DATA EXTRACT START
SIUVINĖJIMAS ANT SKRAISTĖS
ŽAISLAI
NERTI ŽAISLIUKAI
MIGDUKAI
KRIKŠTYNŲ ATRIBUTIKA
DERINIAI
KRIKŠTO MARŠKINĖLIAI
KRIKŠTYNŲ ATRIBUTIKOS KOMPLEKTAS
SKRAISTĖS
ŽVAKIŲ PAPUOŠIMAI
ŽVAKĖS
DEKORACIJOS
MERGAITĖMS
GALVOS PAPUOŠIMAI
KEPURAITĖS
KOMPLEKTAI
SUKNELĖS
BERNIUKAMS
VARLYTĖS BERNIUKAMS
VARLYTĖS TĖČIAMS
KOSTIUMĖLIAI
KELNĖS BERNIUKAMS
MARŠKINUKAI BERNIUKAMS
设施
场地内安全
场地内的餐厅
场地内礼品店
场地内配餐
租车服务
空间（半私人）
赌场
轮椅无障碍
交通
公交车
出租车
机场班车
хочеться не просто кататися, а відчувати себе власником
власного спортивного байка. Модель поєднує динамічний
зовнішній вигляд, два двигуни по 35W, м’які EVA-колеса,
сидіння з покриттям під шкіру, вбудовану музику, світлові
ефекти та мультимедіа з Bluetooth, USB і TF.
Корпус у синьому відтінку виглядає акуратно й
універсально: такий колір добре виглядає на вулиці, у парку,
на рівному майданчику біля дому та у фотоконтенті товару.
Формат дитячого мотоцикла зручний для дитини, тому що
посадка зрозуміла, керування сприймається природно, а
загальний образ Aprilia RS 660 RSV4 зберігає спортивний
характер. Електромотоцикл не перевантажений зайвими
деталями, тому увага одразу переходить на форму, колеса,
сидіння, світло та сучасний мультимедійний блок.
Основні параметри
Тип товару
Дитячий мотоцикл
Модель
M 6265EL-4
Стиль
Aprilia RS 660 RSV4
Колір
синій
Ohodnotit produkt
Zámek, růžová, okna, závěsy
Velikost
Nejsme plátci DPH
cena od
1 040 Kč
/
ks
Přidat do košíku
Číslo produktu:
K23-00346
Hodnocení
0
DATA EXTRACT END
▶ **AIM OF THE EXERCISE**
Repeat the material word for word, starting at its first line and ending at the line that contains "власного спортивного байка.", with both of those lines included.

▶ **RESULT**
SIUVINĖJIMAS ANT SKRAISTĖS
ŽAISLAI
NERTI ŽAISLIUKAI
MIGDUKAI
KRIKŠTYNŲ ATRIBUTIKA
DERINIAI
KRIKŠTO MARŠKINĖLIAI
KRIKŠTYNŲ ATRIBUTIKOS KOMPLEKTAS
SKRAISTĖS
ŽVAKIŲ PAPUOŠIMAI
ŽVAKĖS
DEKORACIJOS
MERGAITĖMS
GALVOS PAPUOŠIMAI
KEPURAITĖS
KOMPLEKTAI
SUKNELĖS
BERNIUKAMS
VARLYTĖS BERNIUKAMS
VARLYTĖS TĖČIAMS
KOSTIUMĖLIAI
KELNĖS BERNIUKAMS
MARŠKINUKAI BERNIUKAMS
设施
场地内安全
场地内的餐厅
场地内礼品店
场地内配餐
租车服务
空间（半私人）
赌场
轮椅无障碍
交通
公交车
出租车
机场班车
хочеться не просто кататися, а відчувати себе власником
власного спортивного байка. Модель поєднує динамічний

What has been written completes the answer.